▶ [Short task A]:
Answer each question using the case summary, marking your answers (i), (ii), (iii).
(i) In which court was the bill in equity filed, and on what date?
(ii) Which judge heard the suit?
(iii) For how many of the twenty years was the building on the adjoining land not used?
▶ [Short task B]:
Decide whether each statement agrees with the case summary, marking your answers (i), (ii), (iii). Give yes or no for each, and quote the words of the case summary that decide it.
(i) The grantor of the easement was a lumber company.
(ii) James B. Muldoon appeared for the plaintiff.
(iii) The plaintiff asked for nothing beyond a declaratory decree.

▶ [Source passage]:

Upon appeal by the plaintiff from a final decree in a suit in equity for a declaratory decree with respect to the existence of an easement over land alleged to be owned by him, the defendant was not entitled to raise in this court the point that the plaintiff had not shown himself to be the owner of that land where, assuming that the defendant's answer denied the plaintiff's ownership, it did not appear from the record that the question of ownership was raised at the trial and apparently the suit was tried on the theory that the plaintiff was the owner. 
An easement conveyed by a grantee of land to his grantor, as appurtenant to the grantor's remaining land, to pass and repass on foot and with motor vehicles over a strip of the granted land terminated five years after the conveyance when the grantor, a lumber company, moved its office and business away from premises near its remaining land and ceased to use a two car garage building on its remaining land for the parking of its executives' automobiles, as it had done at the time of the creation of the easement and during the five years, and all use of that building as a garage in connection with a business conducted on the remaining land ceased, although thereafter certain businesses themselves were carried on in that building, where the easement was created "for such purposes as are or may be connected with the use of . . . [the] remaining land . . . so long as . . . [the company] or its successors or assigns shall maintain a garage on the site of . . . [the] existing garage and use the same as such solely for motor vehicles used for the purposes of the business carried on by it or them on such remaining land." 
An easement by prescription to pass and repass over a strip of land in connection with use of a building on adjoining land was not acquired by the owner of the adjoining land where there was no use of the building during three of the twenty years relied on to establish the prescriptive right. [197-198]
BILL IN EQUITY, filed in the Land Court on December 28, 1954.
The plaintiff alleged in the first paragraph of its bill that it was "successor in title to Standard Oil Company of New York" of premises conveyed to the latter by Curtis & Pope Lumber Co., on July 27, 1926.
The suit was heard by Cotton, J.
Richard C. Evarts, for the plaintiff.
James B. Muldoon, for the defendant.
COUNIHAN, J. This is a bill in equity in the Land Court for a declaratory decree under G. L. (Ter. Ed.) c. 231A, inserted by St. 1945, c. 582, Section 1. Primarily the plaintiff seeks a determination of the existence of easements in a right of way and in a so called "reserved area" on its land for the benefit of the defendant. The plaintiff also seeks an injunction and damages.

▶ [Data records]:
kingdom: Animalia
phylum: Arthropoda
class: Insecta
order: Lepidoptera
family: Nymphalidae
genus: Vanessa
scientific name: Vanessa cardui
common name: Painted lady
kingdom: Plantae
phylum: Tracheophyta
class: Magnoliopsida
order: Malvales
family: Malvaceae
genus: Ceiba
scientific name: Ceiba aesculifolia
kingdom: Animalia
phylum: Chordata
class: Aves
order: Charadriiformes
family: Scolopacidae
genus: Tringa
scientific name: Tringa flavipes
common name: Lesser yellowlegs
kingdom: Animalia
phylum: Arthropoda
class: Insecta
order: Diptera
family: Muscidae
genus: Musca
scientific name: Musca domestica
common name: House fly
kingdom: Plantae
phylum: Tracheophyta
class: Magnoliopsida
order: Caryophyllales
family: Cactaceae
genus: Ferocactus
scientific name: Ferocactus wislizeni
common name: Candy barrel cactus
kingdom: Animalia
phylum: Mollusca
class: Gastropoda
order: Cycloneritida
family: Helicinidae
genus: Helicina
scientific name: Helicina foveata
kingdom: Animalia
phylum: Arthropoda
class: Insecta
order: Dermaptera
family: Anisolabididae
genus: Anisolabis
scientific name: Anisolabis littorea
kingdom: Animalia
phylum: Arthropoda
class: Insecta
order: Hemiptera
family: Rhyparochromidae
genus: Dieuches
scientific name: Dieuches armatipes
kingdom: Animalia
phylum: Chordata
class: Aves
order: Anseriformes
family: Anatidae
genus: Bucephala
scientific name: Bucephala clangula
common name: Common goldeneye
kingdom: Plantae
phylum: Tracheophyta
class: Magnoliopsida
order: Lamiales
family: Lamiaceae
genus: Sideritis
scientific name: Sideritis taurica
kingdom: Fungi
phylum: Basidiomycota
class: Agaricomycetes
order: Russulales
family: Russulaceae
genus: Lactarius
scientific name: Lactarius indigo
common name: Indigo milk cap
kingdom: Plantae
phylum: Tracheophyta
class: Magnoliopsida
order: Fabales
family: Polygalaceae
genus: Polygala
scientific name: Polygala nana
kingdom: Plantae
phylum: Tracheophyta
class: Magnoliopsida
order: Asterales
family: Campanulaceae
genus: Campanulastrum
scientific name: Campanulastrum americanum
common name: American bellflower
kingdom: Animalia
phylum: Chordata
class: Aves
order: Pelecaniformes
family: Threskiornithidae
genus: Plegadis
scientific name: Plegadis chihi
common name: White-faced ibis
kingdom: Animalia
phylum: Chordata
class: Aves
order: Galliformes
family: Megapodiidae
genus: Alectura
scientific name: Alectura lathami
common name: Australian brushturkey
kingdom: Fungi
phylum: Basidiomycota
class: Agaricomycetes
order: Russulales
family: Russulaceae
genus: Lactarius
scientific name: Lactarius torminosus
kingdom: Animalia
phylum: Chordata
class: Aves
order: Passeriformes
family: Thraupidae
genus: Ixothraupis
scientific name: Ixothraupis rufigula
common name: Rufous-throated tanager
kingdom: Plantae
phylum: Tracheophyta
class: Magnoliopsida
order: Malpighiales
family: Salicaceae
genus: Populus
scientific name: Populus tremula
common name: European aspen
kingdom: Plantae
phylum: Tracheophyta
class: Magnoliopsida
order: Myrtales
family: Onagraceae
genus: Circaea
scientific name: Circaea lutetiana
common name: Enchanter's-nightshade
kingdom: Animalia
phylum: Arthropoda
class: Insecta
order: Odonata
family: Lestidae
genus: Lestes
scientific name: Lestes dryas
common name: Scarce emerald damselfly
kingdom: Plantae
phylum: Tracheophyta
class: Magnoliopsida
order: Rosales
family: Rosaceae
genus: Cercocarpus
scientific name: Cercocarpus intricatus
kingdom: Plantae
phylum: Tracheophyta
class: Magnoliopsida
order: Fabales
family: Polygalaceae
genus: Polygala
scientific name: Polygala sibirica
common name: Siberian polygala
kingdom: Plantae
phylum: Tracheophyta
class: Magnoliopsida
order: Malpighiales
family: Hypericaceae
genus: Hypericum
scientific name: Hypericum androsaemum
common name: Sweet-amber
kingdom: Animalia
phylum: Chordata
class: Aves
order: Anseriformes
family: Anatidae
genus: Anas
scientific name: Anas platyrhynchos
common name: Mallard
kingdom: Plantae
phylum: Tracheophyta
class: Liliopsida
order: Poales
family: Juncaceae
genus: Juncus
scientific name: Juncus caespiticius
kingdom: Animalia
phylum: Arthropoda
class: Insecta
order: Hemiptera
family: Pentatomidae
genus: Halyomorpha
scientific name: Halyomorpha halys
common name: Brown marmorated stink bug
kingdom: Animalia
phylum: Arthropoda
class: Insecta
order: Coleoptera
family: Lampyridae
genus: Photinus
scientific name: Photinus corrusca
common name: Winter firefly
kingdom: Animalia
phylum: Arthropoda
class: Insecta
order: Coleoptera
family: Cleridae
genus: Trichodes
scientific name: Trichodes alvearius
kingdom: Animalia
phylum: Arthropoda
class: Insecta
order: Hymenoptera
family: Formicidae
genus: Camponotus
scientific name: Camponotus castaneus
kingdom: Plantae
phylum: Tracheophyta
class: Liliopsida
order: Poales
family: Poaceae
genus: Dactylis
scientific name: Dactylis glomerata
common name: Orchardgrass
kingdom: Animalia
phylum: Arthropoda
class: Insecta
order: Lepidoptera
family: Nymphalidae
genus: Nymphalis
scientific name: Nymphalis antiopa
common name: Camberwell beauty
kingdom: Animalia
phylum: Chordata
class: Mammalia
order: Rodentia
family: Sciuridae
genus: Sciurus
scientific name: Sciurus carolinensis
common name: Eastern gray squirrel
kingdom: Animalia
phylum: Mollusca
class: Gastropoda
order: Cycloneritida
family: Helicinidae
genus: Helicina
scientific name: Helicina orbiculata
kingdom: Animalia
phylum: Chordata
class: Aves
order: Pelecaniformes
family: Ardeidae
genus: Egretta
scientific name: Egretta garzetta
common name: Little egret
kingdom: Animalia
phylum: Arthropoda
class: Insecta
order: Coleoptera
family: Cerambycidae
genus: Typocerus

▶ [Full answer A]:
(i) The Land Court, on December 28, 1954.
(ii) Cotton, J.
(iii) Three years.

▶ [Full answer B]:
(i) Yes: "the grantor, a lumber company"
(ii) No: "James B. Muldoon, for the defendant."
(iii) No: "The plaintiff also seeks an injunction and damages."